El « kessra » pour el « Harba »
Il nous est très difficile de résumer en quelques mots, même en quelques pages, les vicissitudes du quotidien de ces vingtaines d’enfants à l’égard desquels la vie n’a pas été tendre. Tous, sans exception, portent en eux les stigmates de la pauvreté, de la misère mais aussi de l’exclusion sociale. Les pouvoirs publics, par le biais des autorités locales, donnent l’impression de n’être ni de près ni de loin concernés par le sort de ces mioches dont la place devrait être en priorité dans les établissements scolaires. Cela intervient au moment même où, plus haut, on chante la réconciliation nationale et on loue, à l’excès, les vertus d’une politique qui n’a de sociale que le nom.
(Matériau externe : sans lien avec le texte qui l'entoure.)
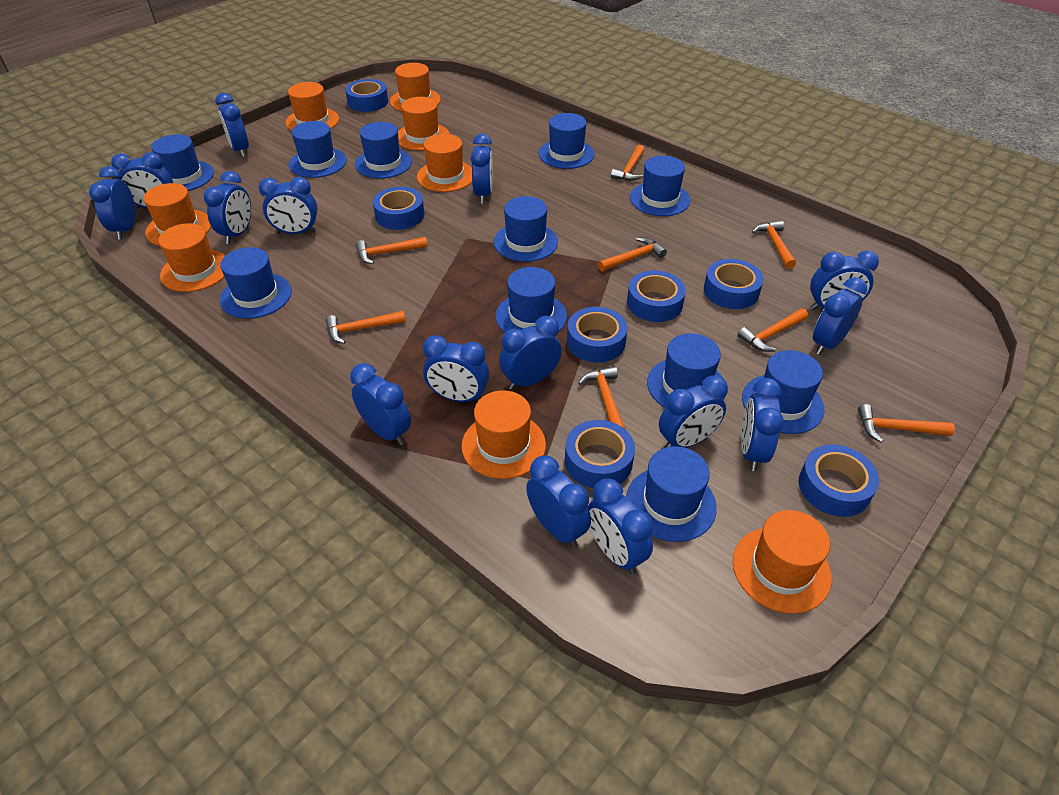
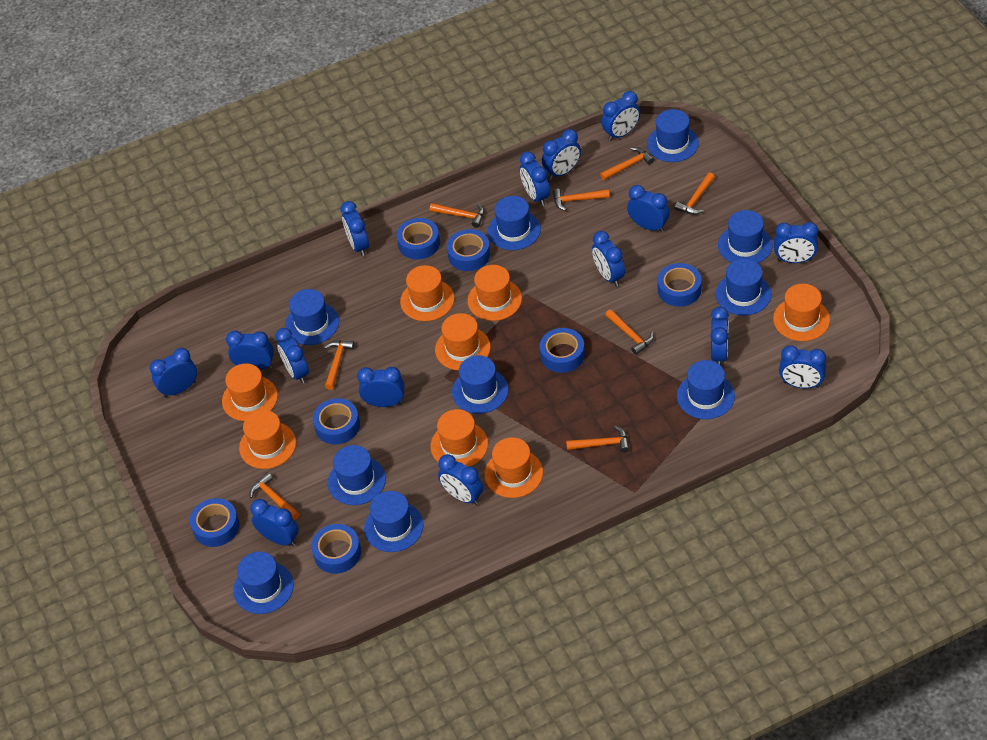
blue hat: [151,134,214,191] [220,247,292,319] [289,121,347,178] [355,122,412,179] [494,196,558,262] [495,267,567,332] [539,113,594,169] [626,446,717,542] [630,156,690,216] [647,333,724,408] [742,350,824,434] = 11 -> [233,552,294,614] [285,289,339,345] [328,445,386,505] [364,491,423,552] [452,355,509,414] [488,196,541,250] [647,109,699,162] [677,360,735,419] [716,259,772,316] [718,210,773,263] = 10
Nombreux ont été ces « rejetés » qui ont dû, souvent contre leur gré, abandonner les bancs de l’école pour aller braver les dangers de la rue et l’indifférence ô combien, lancinante des autorités, avec l’espoir de glaner quelques sous qu’on donne fièrement à un père ou à une mère rongés par les affres de la vie.

Amine, Hichem ainsi que toute la bande de Thénia, que certaines mauvaises langues qualifient à dessein de voyous notoires et d’enfants voués à la malédiction, donnent l’air, au contraire, de jeunes pleins de vie et d’espoir. C’est là justement que se résume, entre autres, l’échec d’une politique et d’un projet de société dont le gouvernement s’empresse, à tort, de s’enorgueillir.
Quant à Amine : « Je vends el kessra pour assurer el harba. Avec l’argent que je gagne, j’irai en France pour suivre une formation en plomberie et travailler ensuite dans l’atelier de mon oncle » résume-t-il.